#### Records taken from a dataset
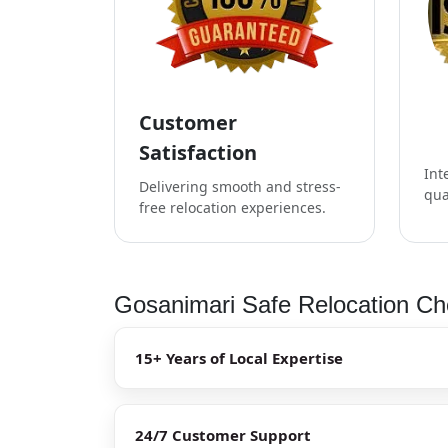
Customer
Satisfaction
Int
Delivering smooth and stress-
qua
free relocation experiences.
Gosanimari Safe Relocation Che
15+ Years of Local Expertise
24/7 Customer Support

#### INSTRUCTIONS FOR THE TASK
Update the lines above by changing every "Customer" to "Client", keeping everything else the same. Leave the pictures out of your answer.

#### SOLUTION FOR THIS EXERCISE
Client
Satisfaction
Int
Delivering smooth and stress-
qua
free relocation experiences.
Gosanimari Safe Relocation Che
15+ Years of Local Expertise
24/7 Client Support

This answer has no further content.